I was running all out by then – dead sprint. I could barely feel my legs, and I had just gotten a glimpse of my family and friends cheering on the side of the finishing chute.

A few seconds later, I crossed the line.

“Oh shit,” I said again.

It’s all I could say. All I could even think.

My mother, who saw me mouth those words, was worried that something was wrong.

My husband, who knows what my strongest running stride looks like better than anyone, was ecstatic. He watched me sprint by, looked at the clock, and thought the exact same thing I did: Oh shit.

It was the performance of my life. He knew it, and I knew it. It was a time I never dreamed I could run. A time I would have told you was impossible even in the final moments leading up to the race.

And yet, there I was. Across the finish line in 20:29.

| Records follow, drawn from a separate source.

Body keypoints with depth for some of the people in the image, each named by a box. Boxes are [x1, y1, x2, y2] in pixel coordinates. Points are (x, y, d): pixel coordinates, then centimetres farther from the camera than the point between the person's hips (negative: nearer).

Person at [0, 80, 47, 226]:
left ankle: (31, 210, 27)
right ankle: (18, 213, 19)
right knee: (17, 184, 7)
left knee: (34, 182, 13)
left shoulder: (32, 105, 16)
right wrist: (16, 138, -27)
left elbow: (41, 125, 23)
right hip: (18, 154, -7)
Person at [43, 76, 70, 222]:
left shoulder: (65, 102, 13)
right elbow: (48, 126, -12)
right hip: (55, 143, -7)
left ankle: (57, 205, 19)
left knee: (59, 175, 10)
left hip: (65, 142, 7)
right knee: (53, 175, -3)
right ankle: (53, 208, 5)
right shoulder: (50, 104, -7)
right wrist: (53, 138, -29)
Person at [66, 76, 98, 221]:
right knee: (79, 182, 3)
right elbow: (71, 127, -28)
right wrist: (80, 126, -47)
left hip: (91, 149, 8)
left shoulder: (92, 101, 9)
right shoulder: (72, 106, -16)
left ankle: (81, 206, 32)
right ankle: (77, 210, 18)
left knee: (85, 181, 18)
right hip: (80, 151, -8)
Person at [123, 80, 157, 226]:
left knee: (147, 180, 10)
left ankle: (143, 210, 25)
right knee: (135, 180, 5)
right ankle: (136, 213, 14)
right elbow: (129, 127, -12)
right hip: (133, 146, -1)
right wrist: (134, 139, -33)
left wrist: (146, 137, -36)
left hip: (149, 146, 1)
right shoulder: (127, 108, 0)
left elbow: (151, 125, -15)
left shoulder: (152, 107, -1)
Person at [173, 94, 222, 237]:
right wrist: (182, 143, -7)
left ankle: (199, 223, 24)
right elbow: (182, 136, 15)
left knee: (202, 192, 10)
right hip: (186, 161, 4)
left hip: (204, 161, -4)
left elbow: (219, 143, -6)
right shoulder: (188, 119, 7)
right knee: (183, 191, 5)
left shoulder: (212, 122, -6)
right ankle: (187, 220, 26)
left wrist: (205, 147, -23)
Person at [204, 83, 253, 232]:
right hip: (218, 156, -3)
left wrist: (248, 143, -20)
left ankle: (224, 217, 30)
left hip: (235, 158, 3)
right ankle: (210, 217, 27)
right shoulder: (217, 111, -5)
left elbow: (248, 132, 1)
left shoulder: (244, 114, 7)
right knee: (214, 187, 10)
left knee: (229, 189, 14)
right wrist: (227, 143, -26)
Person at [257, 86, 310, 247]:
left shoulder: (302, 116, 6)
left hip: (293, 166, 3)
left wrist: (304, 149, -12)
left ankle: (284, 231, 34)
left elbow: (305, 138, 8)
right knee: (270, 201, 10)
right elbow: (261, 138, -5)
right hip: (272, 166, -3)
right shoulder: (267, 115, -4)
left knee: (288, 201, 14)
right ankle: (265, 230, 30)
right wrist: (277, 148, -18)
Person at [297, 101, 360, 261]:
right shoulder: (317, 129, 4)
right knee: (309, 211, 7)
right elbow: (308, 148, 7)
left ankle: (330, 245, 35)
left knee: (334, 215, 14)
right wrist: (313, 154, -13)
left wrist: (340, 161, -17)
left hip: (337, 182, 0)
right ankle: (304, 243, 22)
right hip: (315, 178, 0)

And do you want to know why I love running so much? Here’s why:

Each and every race result is so much more than the sum of the time it took to cover the course. The fact that I ran 3.1 miles in 20 minutes and 29 seconds isn’t meaningful on its own. On its own, it’s simply a distance and a time. Some people will run faster and others will run slower, so what matters isn’t the time itself, it’s what the time represents to the runner.

And to me, this time is everything, because hidden inside those 20 minutes and 29 seconds you’ll find almost four years worth of sweat and pain and fear and growth.

I think back to my very first run, on a Sunday morning in May 2011, when I could barely make it through two full minutes of shuffle-jogging. I was terrified that morning. Desperate to quit drinking, running was the only thing I could think of that might give me a way out of that hole, but I was such a beginner that every step I took felt like a deathly leap into the unknown.

I started running because I needed something to believe in. I needed to believe in myself. I needed to know that I could endure, that I could push myself, that I could start something I had no idea how to do and that I could keep going no matter what.